§ 할 일:
a - 책 소개 글에서 "이번 소개하는 이 책에서는"으로 시작하는 문단을 주요 사실은 살리고 더 짧게 목록으로 정리하세요.
b - 책 소개 글에서 Spin이라는 단어의 뜻으로 제시된 말을 모두 나열하세요.
c - 책 소개 글에서 "두어달 전에 나온 책인데, 그"부터 "더 가치가 있겠지요."까지, 두 구절을 포함하여 그대로 다시 입력하세요.

§ 제시된 글:

Strategic Corporate Journalism (1999)
수정 | 삭제

Strategic Corporate Journalism  < ?xml:namespace prefix = o ns = "urn:schemas-microsoft-com:office:office" />

 

흥미있는 책 하나를 소개할까합니다.

두어달 전에 나온 책인데, 그 제목에서 내세운 새로운 개념이 참 흥미롭습니다. “전략적 기업 져널리즘의 힘(The Power of Strategic Corporate Journalism)..아마 처음 들어들 보셨을 껍니다. 이 책은 작년에 발간 되었던Spin Cycle : Inside Clinton’s Propaganda Machine과도 혼동이 될 것 같은 비슷한 이름을 가지고 있습니다. 위의 두 책이 모두 Spin이라는 단어를 쓰고 있습니다. 많은 Media Relations관련 책들에서 굉장히 흔하게 쓰이는 단어가 바로 이 스핀(Spin)이라는 단어입니다. 실제로는 “실을 잣다”, “(팽이등을) 회전시키다” 등등의 의미가 있습니다. 그러나 저희쪽에서 쓰는 의미로는 “회전시켜 방향을 바꾸다”라는 말이 더 가치가 있겠지요.

 

이번 소개하는 이 책에서는 이러한 종래의 MR(Media Relations)인들이 가지던 Spin의 개념을 넘어서기를 권장하고 있습니다. “Beyond Spin”- 의미 있는 말이지요. 그러면서 작자들이 제시한 신개념이 ‘전략적 기업 져널리즘’이라는 단어입니다.

§ 나열된 데이터:
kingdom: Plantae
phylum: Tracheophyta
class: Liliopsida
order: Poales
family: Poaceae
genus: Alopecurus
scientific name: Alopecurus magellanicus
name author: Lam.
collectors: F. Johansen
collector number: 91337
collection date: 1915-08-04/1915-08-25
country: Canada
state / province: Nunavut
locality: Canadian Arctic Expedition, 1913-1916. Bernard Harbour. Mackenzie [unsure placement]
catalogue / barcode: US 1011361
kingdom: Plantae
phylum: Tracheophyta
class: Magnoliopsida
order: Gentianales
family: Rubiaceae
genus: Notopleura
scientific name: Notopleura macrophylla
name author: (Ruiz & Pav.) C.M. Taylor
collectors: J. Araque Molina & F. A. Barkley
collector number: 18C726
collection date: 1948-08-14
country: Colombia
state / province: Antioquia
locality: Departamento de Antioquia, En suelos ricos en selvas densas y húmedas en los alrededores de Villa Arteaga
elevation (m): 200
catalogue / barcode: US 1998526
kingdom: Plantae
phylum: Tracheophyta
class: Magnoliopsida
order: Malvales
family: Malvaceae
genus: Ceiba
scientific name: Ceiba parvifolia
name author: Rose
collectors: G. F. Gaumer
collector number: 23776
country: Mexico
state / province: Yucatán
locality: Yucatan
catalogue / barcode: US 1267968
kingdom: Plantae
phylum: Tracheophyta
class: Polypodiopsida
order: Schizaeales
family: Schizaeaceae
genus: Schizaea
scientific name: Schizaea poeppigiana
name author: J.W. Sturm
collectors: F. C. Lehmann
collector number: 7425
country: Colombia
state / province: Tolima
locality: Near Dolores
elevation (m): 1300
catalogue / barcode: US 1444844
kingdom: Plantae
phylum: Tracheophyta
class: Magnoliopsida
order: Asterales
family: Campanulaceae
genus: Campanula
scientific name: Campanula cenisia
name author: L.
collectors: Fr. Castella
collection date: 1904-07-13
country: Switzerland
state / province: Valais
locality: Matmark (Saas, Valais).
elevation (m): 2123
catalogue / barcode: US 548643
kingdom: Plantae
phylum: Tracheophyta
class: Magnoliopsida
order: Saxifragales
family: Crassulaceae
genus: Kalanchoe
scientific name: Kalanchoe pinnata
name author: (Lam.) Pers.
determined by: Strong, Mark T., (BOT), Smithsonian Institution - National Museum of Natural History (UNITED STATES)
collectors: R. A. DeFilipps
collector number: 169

§ 과제 답안:
a -
- 이 책은 기존 MR(Media Relations) 종사자들이 가지던 Spin 개념을 넘어서라고 권한다.
- "Beyond Spin"이라는 말은 의미가 있다.
- 저자들이 제시한 새 개념은 '전략적 기업 져널리즘'이다.

b -
- 실을 잣다
- (팽이 등을) 회전시키다
- 회전시켜 방향을 바꾸다

c -
두어달 전에 나온 책인데, 그 제목에서 내세운 새로운 개념이 참 흥미롭습니다. “전략적 기업 져널리즘의 힘(The Power of Strategic Corporate Journalism)..아마 처음 들어들 보셨을 껍니다. 이 책은 작년에 발간 되었던Spin Cycle : Inside Clinton’s Propaganda Machine과도 혼동이 될 것 같은 비슷한 이름을 가지고 있습니다. 위의 두 책이 모두 Spin이라는 단어를 쓰고 있습니다. 많은 Media Relations관련 책들에서 굉장히 흔하게 쓰이는 단어가 바로 이 스핀(Spin)이라는 단어입니다. 실제로는 “실을 잣다”, “(팽이등을) 회전시키다” 등등의 의미가 있습니다. 그러나 저희쪽에서 쓰는 의미로는 “회전시켜 방향을 바꾸다”라는 말이 더 가치가 있겠지요.